As Barcelona waves goodbye to winter and beckons in the spring, the city begins to enjoy the best of all worlds – Sunny days and mild temperatures, a bustling atmosphere without too many crowds, and a whole host of events to keep spirits high.
Choosing to visit Barcelona in March may prove a rewarding decision no matter your travel style. Many would consider the spring period the best time to take a trip to the Catalan capital. Take this chance to explore everything the city has to offer without battling constant crowds and jump into one of the many local festivities and events.
Tourism in March
Spring offers the city of Barcelona a delightful grace period in which tourism rates begin to rise gradually without taking over the city as can be expected in the summer months. With temperatures averaging between the low-40s and high-50s, you can bet on mild but sunny days and cool but pleasant evenings.
While it may not be the best time for a dip in the Mediterranean, and while you’ll likely need to pack a jacket or two, March offers the ideal opportunity to explore everything that Barcelona has to offer. In booking your trip, you’ll find yourself blessed by lower airfares, cheaper hotels and pretty much your pick of the litter for accommodation.
But the biggest benefit of visiting Barcelona in March will be the opportunity to see just about anything you want without any of the summertime hassle. You shouldn’t have to fight huge crowds to get into your choice of attractions, and booking should often be available for the same day.
This would be the perfect opportunity to explore the Sagrada Familia without having to wade through the tourists. Or wander around Park Güell during one of its quietest and most tranquil times. Or visit Barcelona Zoo without all of the summer break kids taking up the best viewing spots. Your trip will truly be your own in spring.
Early in March, locals to the old town of Gràcia take to the streets to observe the Sant Medir parade and all of the festivities it brings with it. The event is most well-known for the many candies, toffees and treats thrown to onlookers by those within the procession of horses, floats and lorries.
Following in the footsteps of a local baker who began the annual procession in the 19th Century after miraculously recovering from illness, the celebration has since become known locally as the dolça festa, the ‘sweet festival’ for the many treats gifted to the enthused observers.
If you happen to be visiting within the first week of March and feel like embracing your inner child, be sure to make your way to the parade with a spare bag in hand ready to join the many expectant kids to catch all the candy you can!
Barcelona-Sitges International Vintage Car Rally
This is truly one for the vintage vehicle buffs. For over half a century now, Barcelona has been witness every March to an enthused procession of nostalgic and bygone automobile models.

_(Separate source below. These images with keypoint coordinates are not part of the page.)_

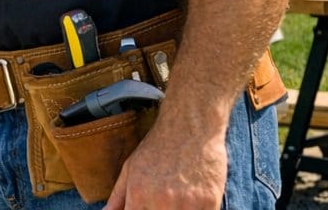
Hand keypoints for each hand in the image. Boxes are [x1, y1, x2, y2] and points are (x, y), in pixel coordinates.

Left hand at [105, 118, 224, 209]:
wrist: (189, 126)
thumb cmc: (158, 147)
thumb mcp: (130, 167)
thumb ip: (118, 196)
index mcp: (138, 193)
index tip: (144, 208)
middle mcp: (161, 200)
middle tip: (161, 202)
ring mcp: (187, 202)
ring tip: (176, 201)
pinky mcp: (209, 201)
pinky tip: (192, 203)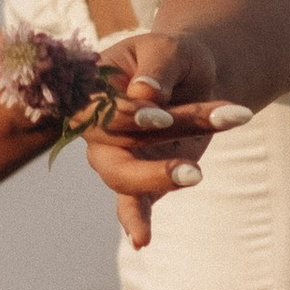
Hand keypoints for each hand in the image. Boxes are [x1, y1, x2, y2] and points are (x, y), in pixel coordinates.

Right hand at [82, 30, 252, 250]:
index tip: (162, 117)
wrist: (196, 76)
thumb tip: (145, 96)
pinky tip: (142, 241)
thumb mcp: (171, 48)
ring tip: (196, 173)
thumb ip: (157, 67)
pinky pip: (131, 203)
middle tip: (190, 144)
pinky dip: (134, 221)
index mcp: (93, 90)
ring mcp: (116, 156)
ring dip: (160, 175)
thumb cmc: (176, 58)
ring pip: (123, 176)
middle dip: (157, 142)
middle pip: (113, 146)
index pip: (101, 110)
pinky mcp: (141, 178)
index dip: (129, 116)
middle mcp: (96, 128)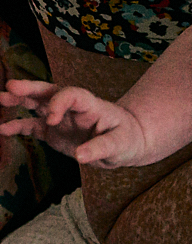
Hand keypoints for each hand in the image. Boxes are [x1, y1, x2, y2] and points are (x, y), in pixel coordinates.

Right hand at [0, 79, 152, 166]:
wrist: (125, 145)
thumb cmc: (127, 139)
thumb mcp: (121, 144)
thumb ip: (102, 148)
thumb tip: (81, 156)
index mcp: (92, 106)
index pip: (73, 94)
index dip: (60, 102)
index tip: (52, 120)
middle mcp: (73, 109)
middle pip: (51, 92)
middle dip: (32, 89)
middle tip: (11, 87)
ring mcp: (62, 119)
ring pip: (38, 105)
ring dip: (20, 101)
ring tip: (1, 99)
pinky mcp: (53, 132)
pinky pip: (33, 127)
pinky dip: (18, 127)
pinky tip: (3, 129)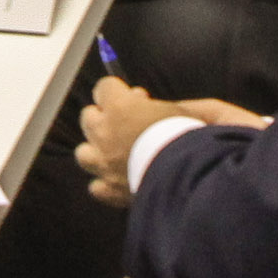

For two days, the city’s coastal routes of Barcelona and Sitges growl with the sound of hundreds of these beasts for onlookers to revel at.
The rally has become a staple for vintage car enthusiasts the world over, with many flocking to the city each year for the event. As such, the streets surrounding the rally route often like to capitalize on this increased custom with various events, live music, merchant stalls, wine tasting sessions and workshops.
Having indulged in the many food-based festivities of the fall and winter seasons, many locals and visitors start training for the Barcelona Marathon. The 26-mile route takes runners on an athletic tour past some of the city’s most iconic monuments.
Beginning at the foot of Montjuïc, the course loops around the inner districts of the city, past the likes of Camp Nou in the west and Parc del Fòrum in the east, before looping back around via the coast. If running is your thing, why not train up for a few months before your trip for a unique way to explore the city?
Barcelona Beer Festival
Barcelona in March is also typically host to the Barcelona Beer festival, which has grown rapidly since its inception in 2012 to host around 30,000 attendees each year. The festival brings together more than a thousand accredited professionals to celebrate and share their love of brewing beer.
Offering many hundreds of variations of beer and a whole host of different activities, beer lovers both local to and visiting Barcelona can truly revel in their shared beverage passions. The event also offers a range of shows and live music for attendees to enjoy. Why not go grab yourself a beer or three during your springtime visit?
St. Patrick’s Day
While St. Patrick’s may not be a strictly Catalan or even a Spanish event, that doesn’t necessarily mean that it isn’t embraced by those who want to celebrate. There’s always sure to be a sizable group of expats and tourists gathering at their nearest Irish Pub to sink a few pints of Guinness. Among the most popular venues are Flaherty’s, the George Payne and the Wild Rover.
Springtime is often overlooked by many as an ideal time to visit Barcelona. While it may not offer the same warm days and perfect swimming weather as summer, it compensates handsomely by allowing you to see Barcelona in a more quiet and authentic state.
Alongside the benefits of lower tourism rates, you’ll also have the opportunity to observe and even participate in many of the region’s most hotly anticipated events of the year. Whether you’re looking for a genuine cultural experience or simply a relaxing trip to the heart of Catalonia, visiting Barcelona in March will almost certainly pay dividends.